### Try it
From the entries below, output the line with "#419, priority: P3 -> P1" and each following line up to and including the line with "#445, owner: Maria Nowak -> Halina Walczak", exactly as written.

Extracted information: Begin

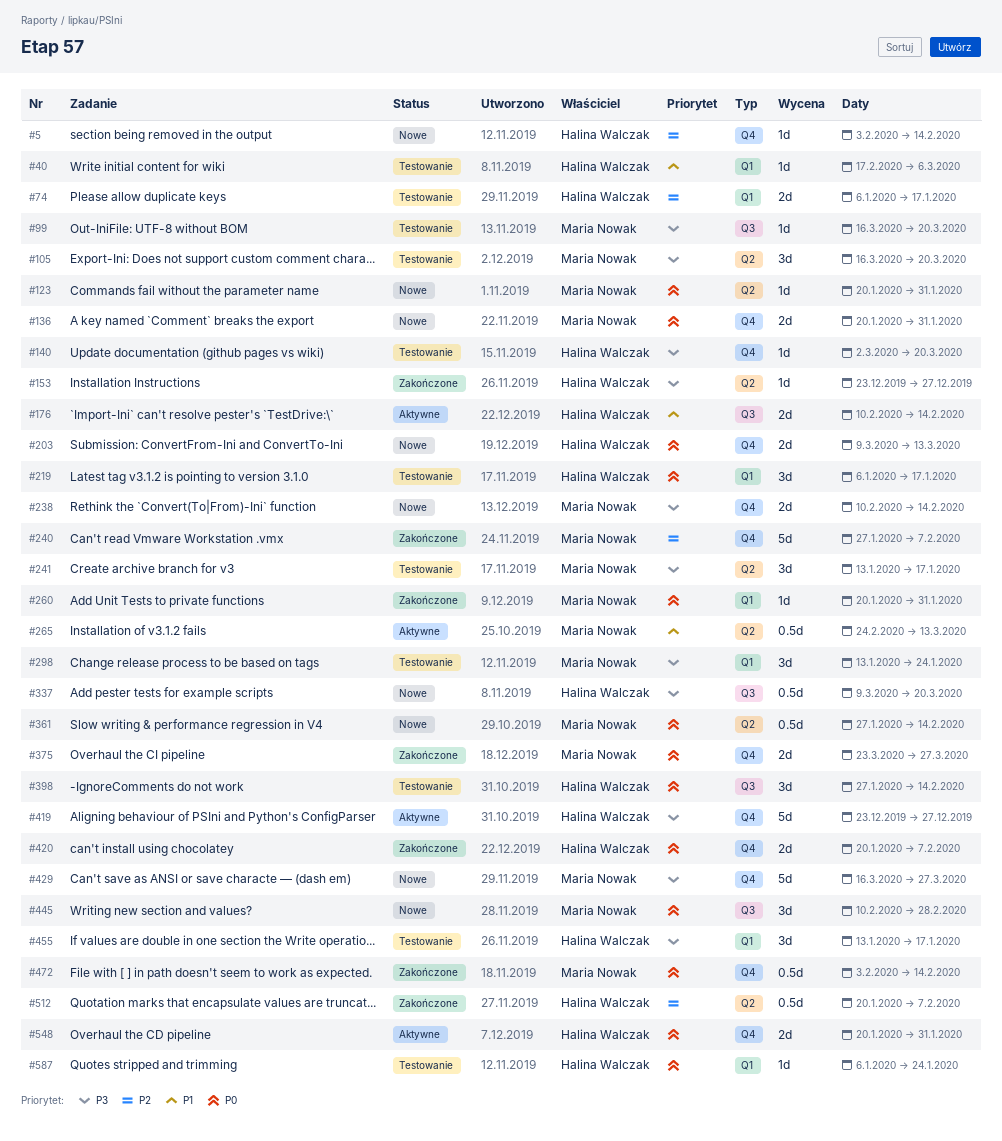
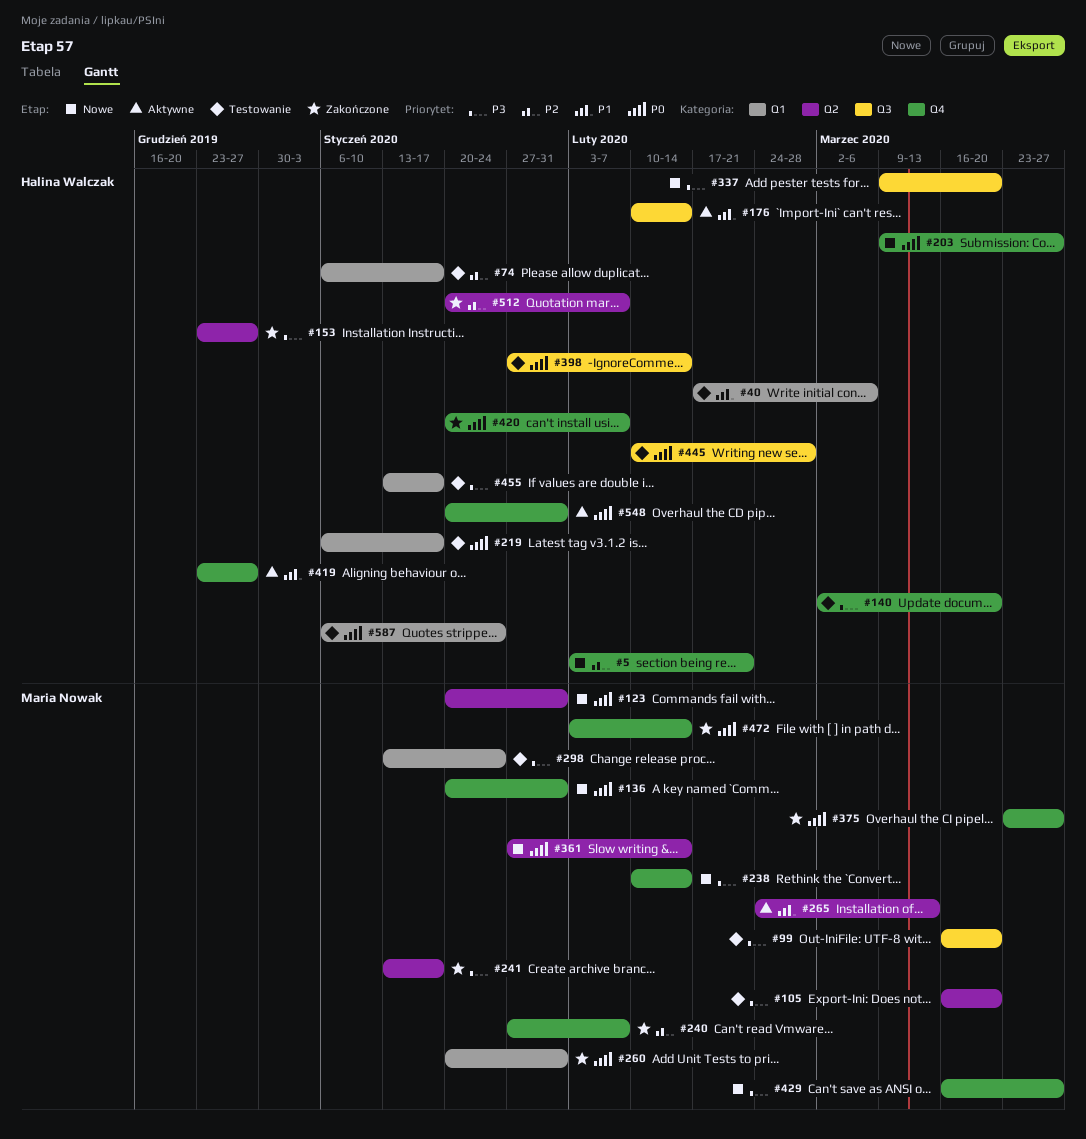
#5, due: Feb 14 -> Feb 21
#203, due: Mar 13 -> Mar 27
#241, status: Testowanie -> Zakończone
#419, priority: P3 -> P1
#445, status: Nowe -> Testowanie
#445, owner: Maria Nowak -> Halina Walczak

Extracted information: End
Extracted information: Begin

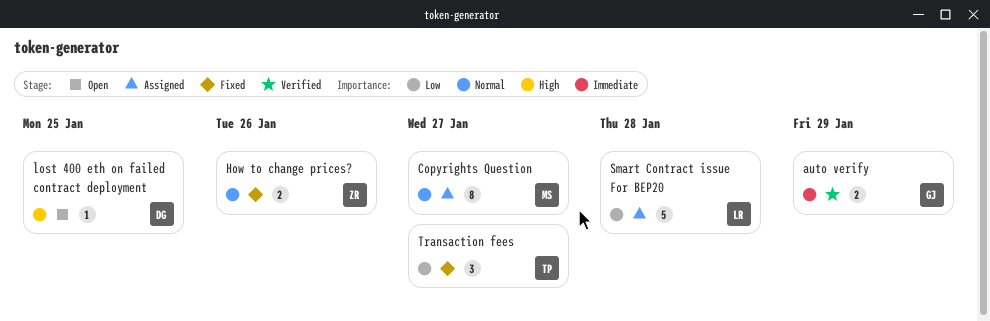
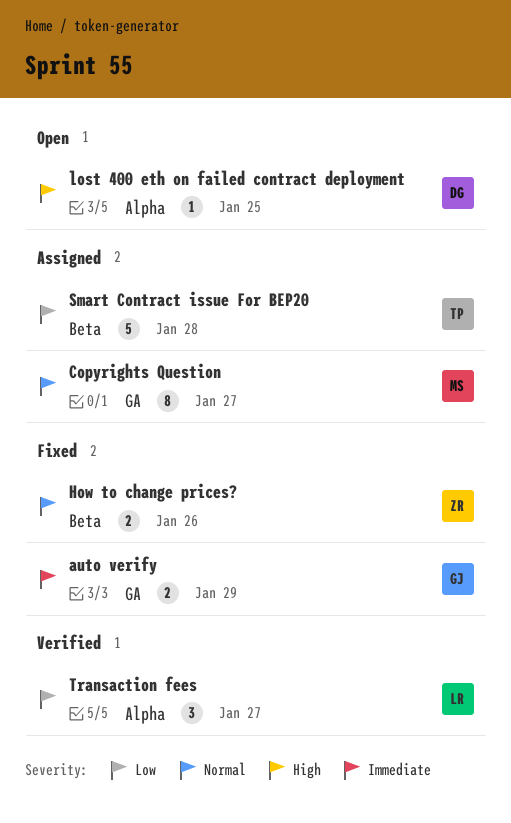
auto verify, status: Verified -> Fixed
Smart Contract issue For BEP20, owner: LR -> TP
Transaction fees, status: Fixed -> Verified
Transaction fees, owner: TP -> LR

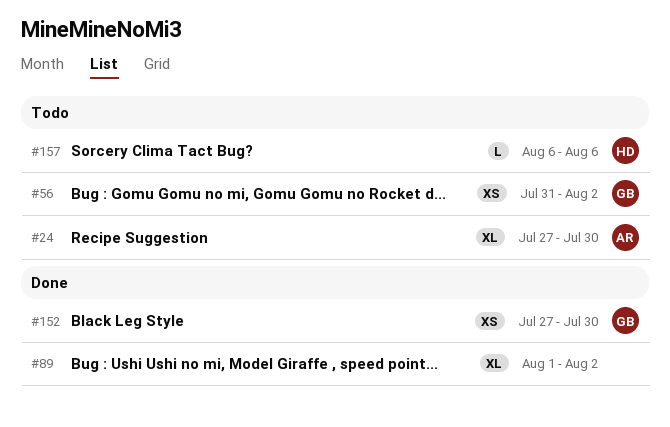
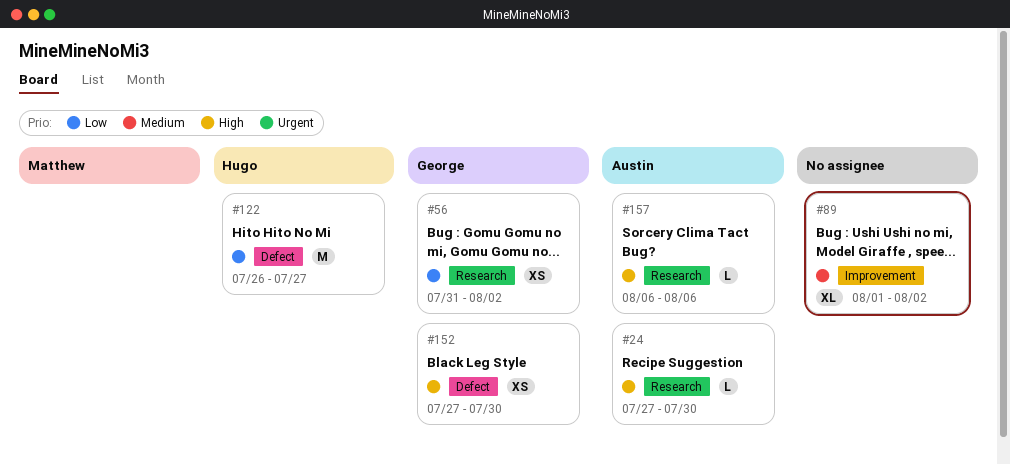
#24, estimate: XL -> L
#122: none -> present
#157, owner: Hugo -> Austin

Extracted information: End

### Written response
#419, priority: P3 -> P1
#445, status: Nowe -> Testowanie
#445, owner: Maria Nowak -> Halina Walczak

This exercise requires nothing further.